CONSIGNE -> Selon l'extrait choisi, près de quel monument célèbre Christian Bauch se retrouve-t-il lorsqu'il se promène en ville à quatre pattes ?
___ EXTRAIT CHOISI
Plus de lumière, le rideau se ferme, une voix s'élève. C'est celle de Christian Bauch, qui se demande comment être une vache. Que peuvent bien penser ces animaux toute la journée? Un film est projeté sur le rideau : il essaye, avec l'aide d’Alexander Ekman, dans la salle de répétition, de se projeter en tant que vache. Il tente quelques pas, mais est pris de doutes. On les retrouve dans un champ, entourés de quelques charmants ruminants. Ces premiers essais sont trop dansés selon Ekman : «Ne pense à rien, sois juste libre». Il commence à se promener tranquillement, passe à côté de fils électriques pour aller voir ses nouvelles comparses, puis on le retrouve en ville, toujours à quatre pattes. Il se trouve près du célèbre palais du Zwinger, entouré d'eau. Il s'en approche, tandis qu'au loin, surgissant de l'eau, bois sur la tête, la danseuse principale Courtney Richardson, telle un cerf, semble aux aguets. Son visage est froid et vif, une vraie force de la nature. Dans le public, ceux qui la reconnaissent rient, étonnés de la voir ainsi, de l'eau jusqu’à la taille, dans ce lieu si célèbre – la scène a sûrement été tournée en novembre ou décembre. Quel courage!
 
Cow
Alice Mariani, Gareth Haw, Johannes Schmidt

On retourne au Semperoper, avec tous les danseurs cette fois, qui s'essayent à leur tour : «ne réfléchissez pas, soyez simplement des vaches». Alexander Ekman leur montre l'exemple : on le voit arriver un matin au théâtre, petit sac à dos à l'épaule, à quatre pattes. Des gens dans le couloir semblent amusés, curieux de voir ce genre de scène. Les danseurs font de même, envahissent le Semperoper, montent en troupeau les escaliers qui mènent au foyer et regardent à l'extérieur par les fenêtres. Les portes leur sont ouvertes et ils s'échappent en courant et en dansant dans les ruelles touristiques de Dresde. A la manière d'une flashmob, ils dansent en groupe, font les mêmes ports de bras, crient, sous les regards médusés des badauds. La voix de nouveau s'interroge, elle veut être une vache heureuse, une vache libre. Elle affirme qu'une vache ne se pose pas autant de questions existentielles, tant qu'elle a de la bonne herbe à brouter. Elle essaye de s'expliquer, mais ne trouve pas ses mots en allemand. Elle essaye en anglais, puis ajoute : «quelle était la question?». Fin de tableau, dommage on aurait voulu que ça dure plus longtemps.
______
___ DONNÉES D'ÉTUDE
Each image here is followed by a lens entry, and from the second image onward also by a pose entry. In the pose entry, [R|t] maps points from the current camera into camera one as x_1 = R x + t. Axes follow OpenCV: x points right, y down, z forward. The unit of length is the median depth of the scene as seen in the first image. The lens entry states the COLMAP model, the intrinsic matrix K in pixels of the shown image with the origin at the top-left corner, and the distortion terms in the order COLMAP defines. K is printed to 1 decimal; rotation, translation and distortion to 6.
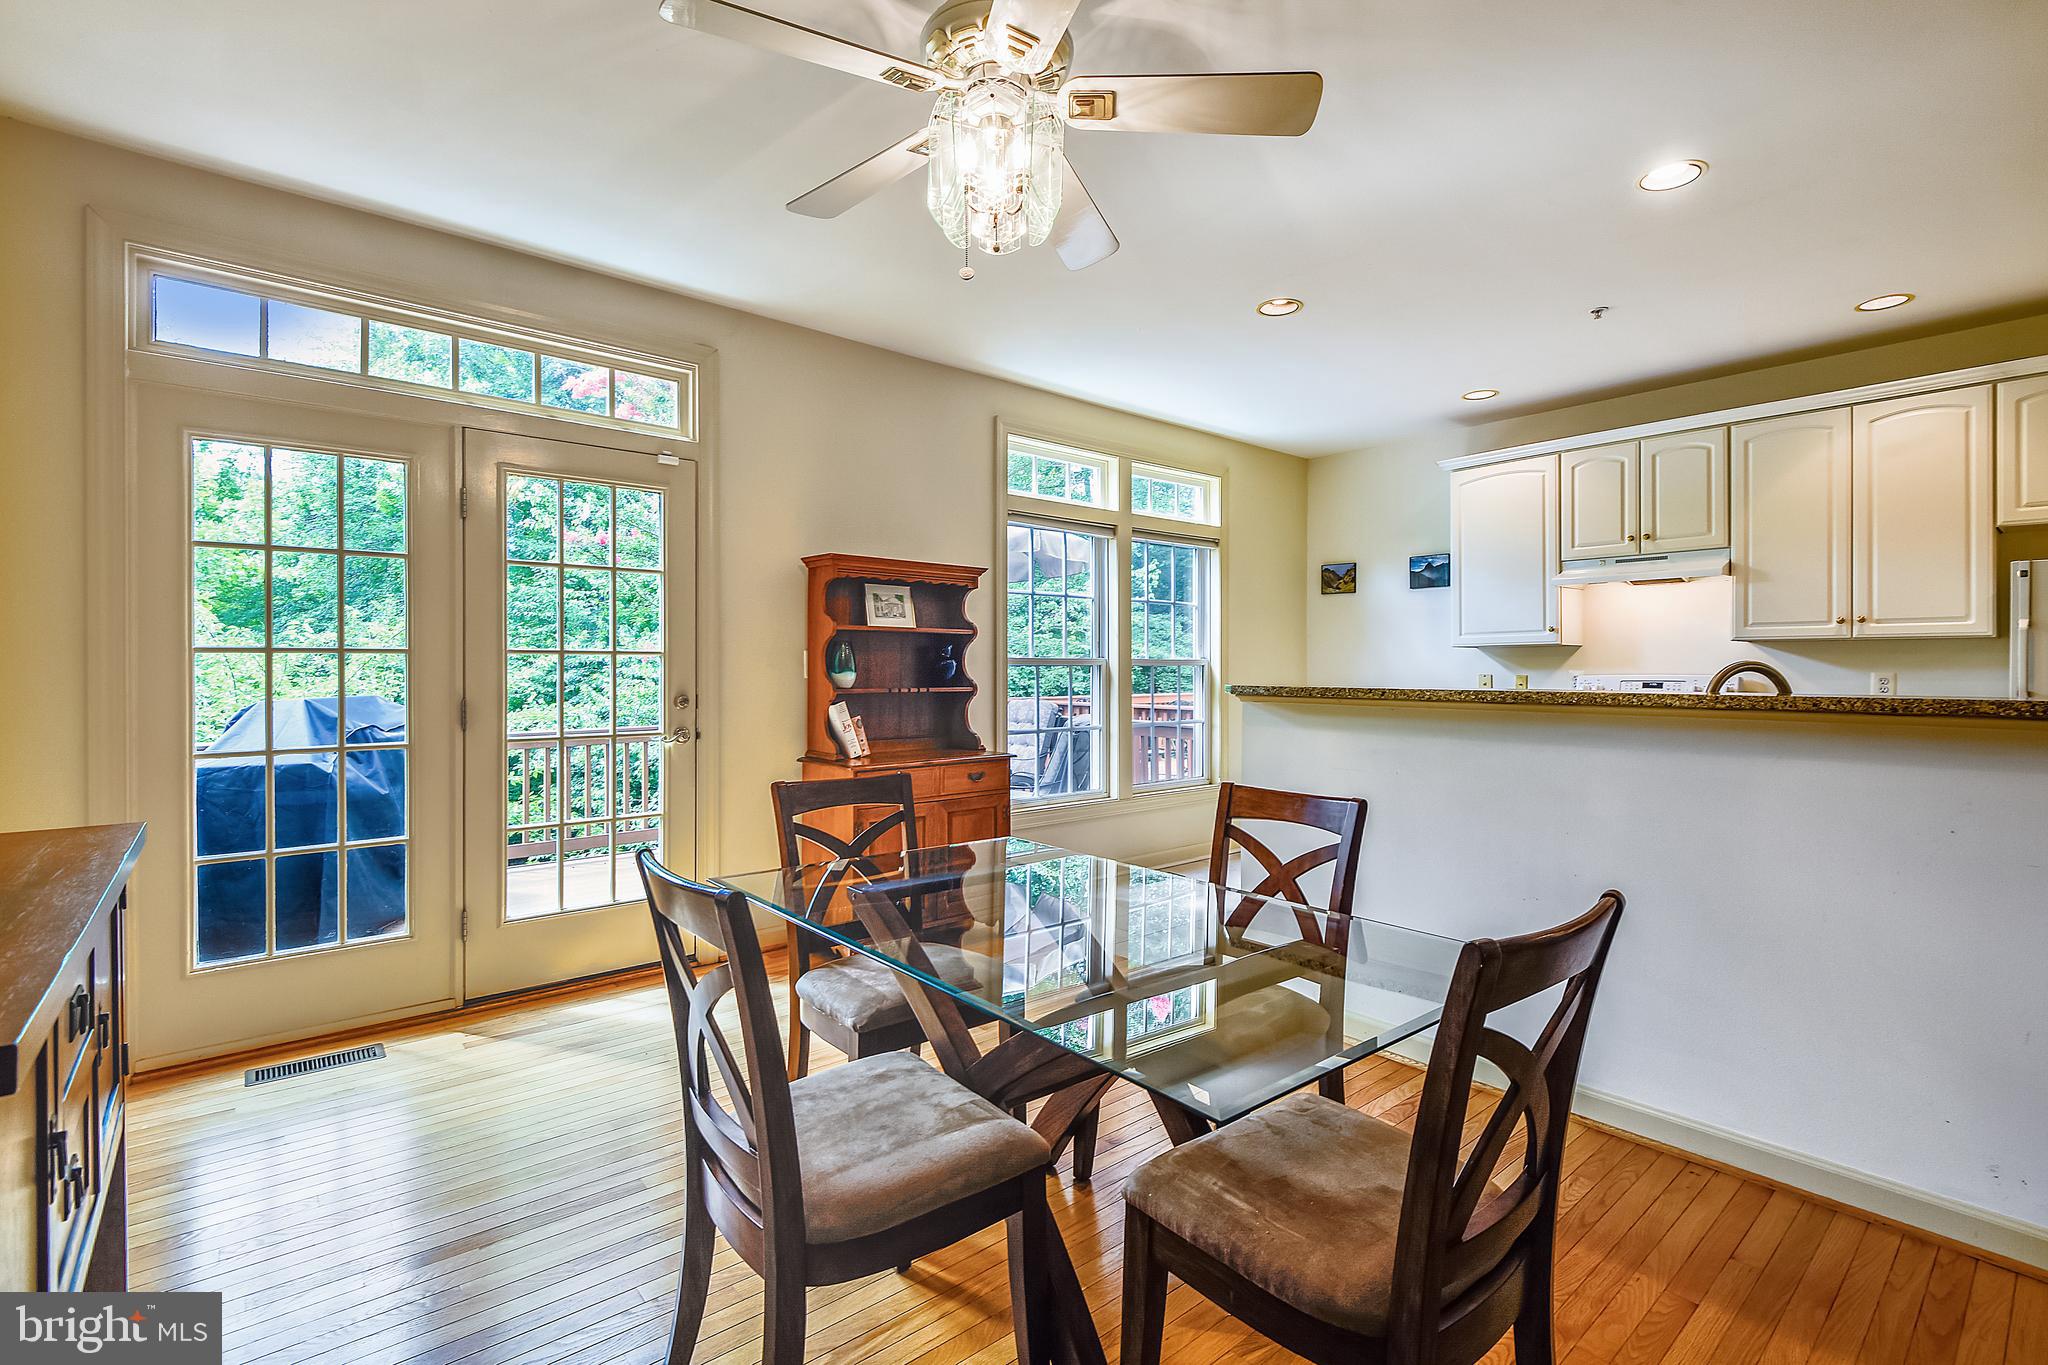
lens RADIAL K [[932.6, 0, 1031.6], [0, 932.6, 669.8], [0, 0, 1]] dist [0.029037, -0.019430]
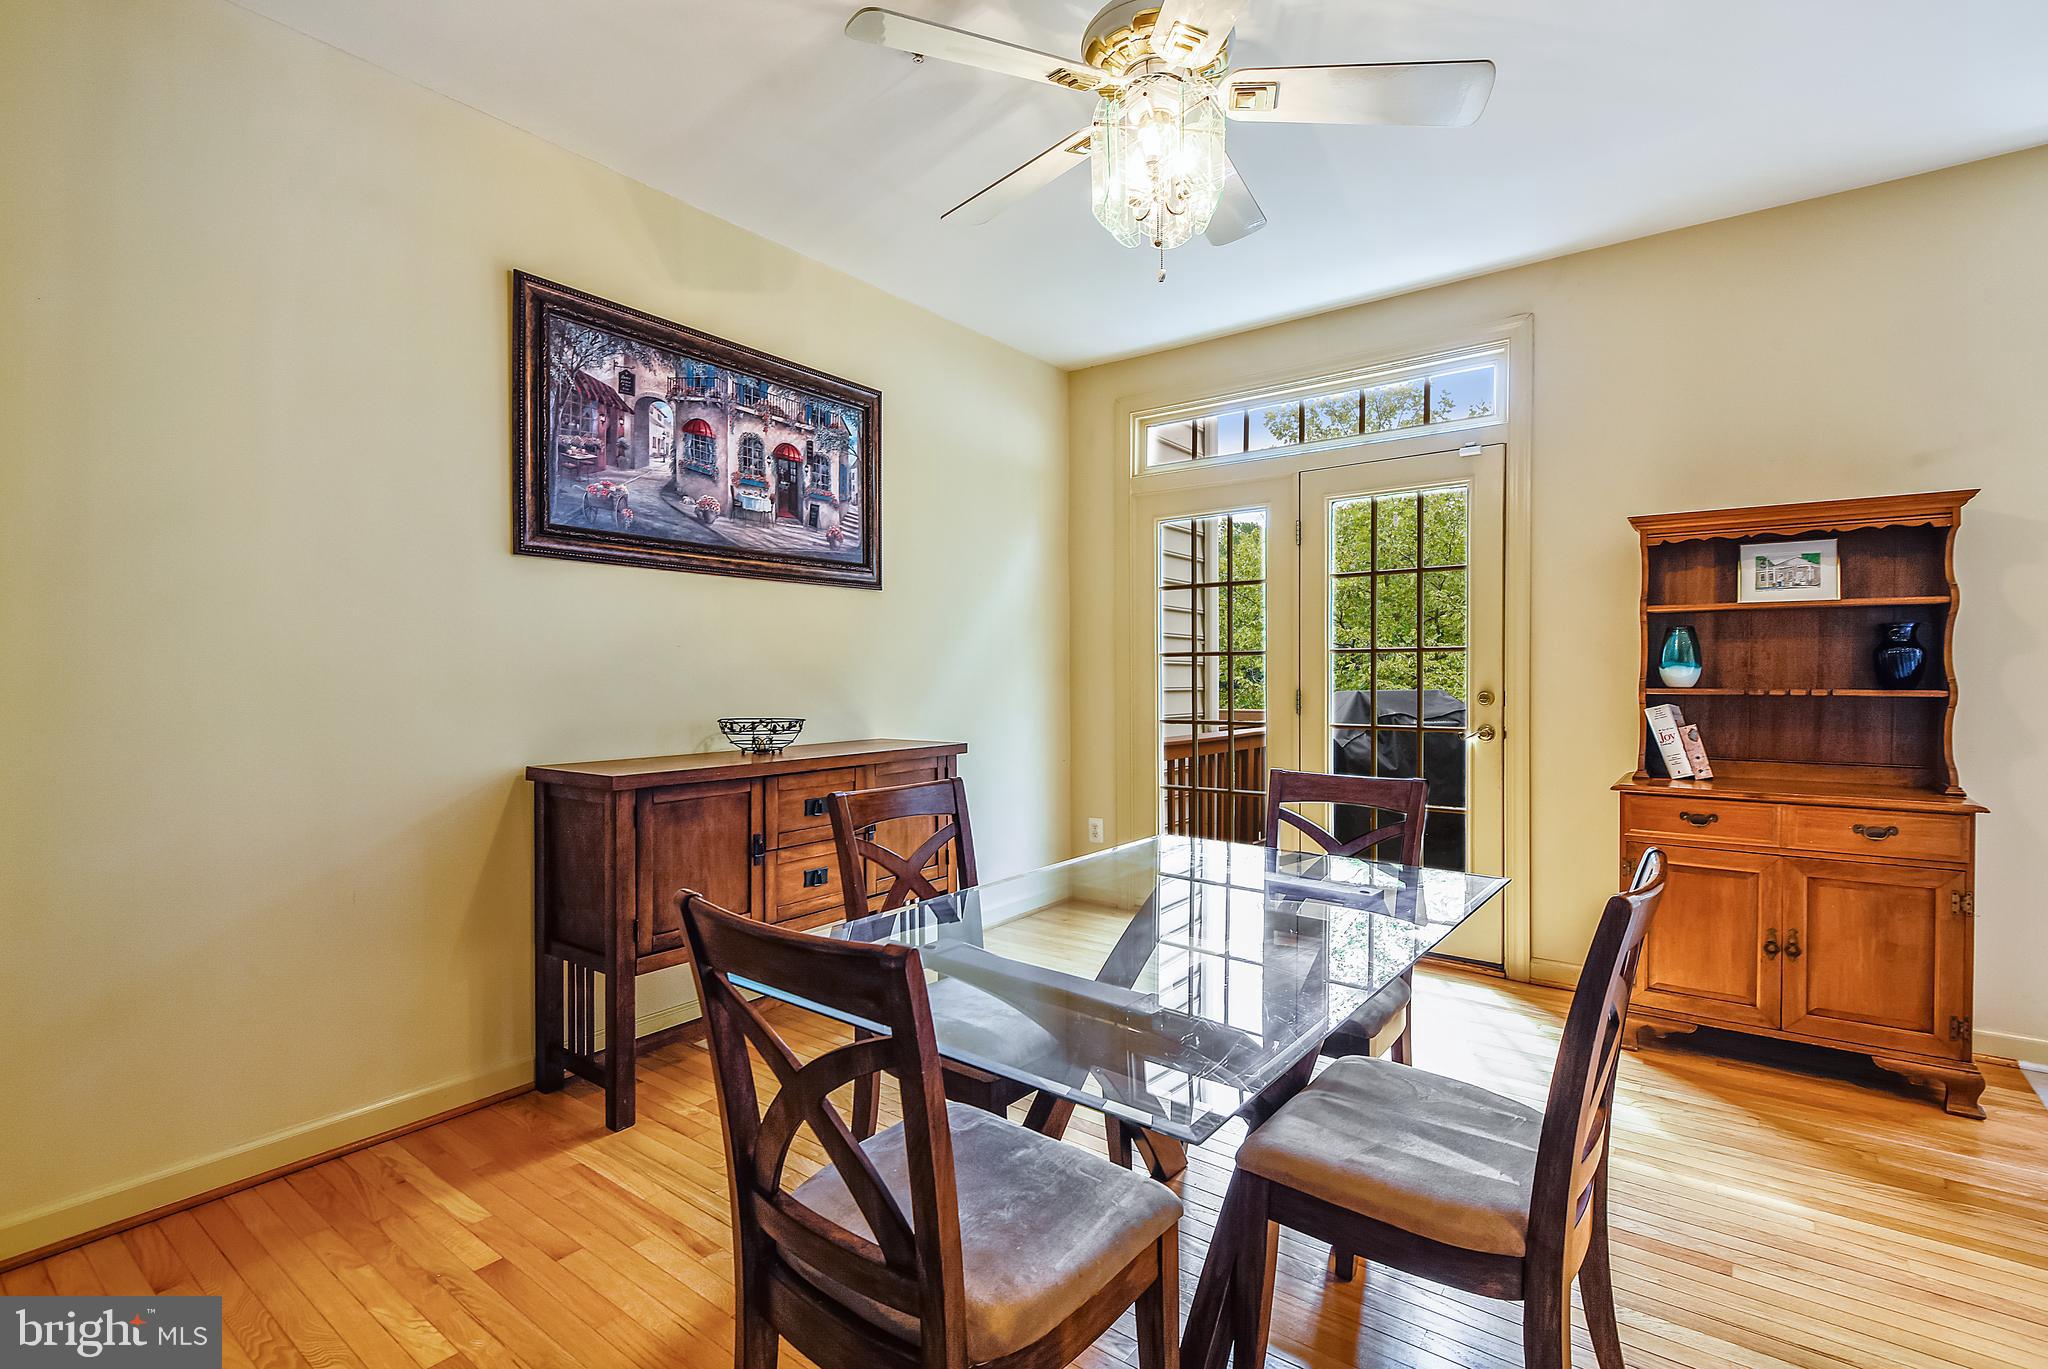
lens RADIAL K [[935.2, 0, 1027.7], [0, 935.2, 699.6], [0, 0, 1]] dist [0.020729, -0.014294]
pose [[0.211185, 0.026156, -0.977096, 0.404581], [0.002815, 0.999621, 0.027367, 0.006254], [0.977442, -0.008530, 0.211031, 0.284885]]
______
___ DONNÉES D'ÉTUDE
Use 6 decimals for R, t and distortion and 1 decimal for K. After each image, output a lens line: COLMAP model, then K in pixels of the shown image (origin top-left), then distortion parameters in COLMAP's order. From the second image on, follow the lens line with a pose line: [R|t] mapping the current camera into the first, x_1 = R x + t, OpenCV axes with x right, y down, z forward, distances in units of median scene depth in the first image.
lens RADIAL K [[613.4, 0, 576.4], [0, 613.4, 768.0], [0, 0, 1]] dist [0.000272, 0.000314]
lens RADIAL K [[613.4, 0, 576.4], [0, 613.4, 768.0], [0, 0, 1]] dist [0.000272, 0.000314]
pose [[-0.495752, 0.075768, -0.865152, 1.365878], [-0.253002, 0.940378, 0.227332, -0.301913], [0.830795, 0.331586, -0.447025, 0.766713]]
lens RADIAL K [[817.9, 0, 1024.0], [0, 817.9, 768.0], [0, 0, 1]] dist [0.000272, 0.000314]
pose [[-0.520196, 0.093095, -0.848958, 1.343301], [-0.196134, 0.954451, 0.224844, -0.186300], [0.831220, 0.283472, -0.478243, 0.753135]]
______
RÉPONSE -> Il se trouve près du célèbre palais du Zwinger, entouré d'eau.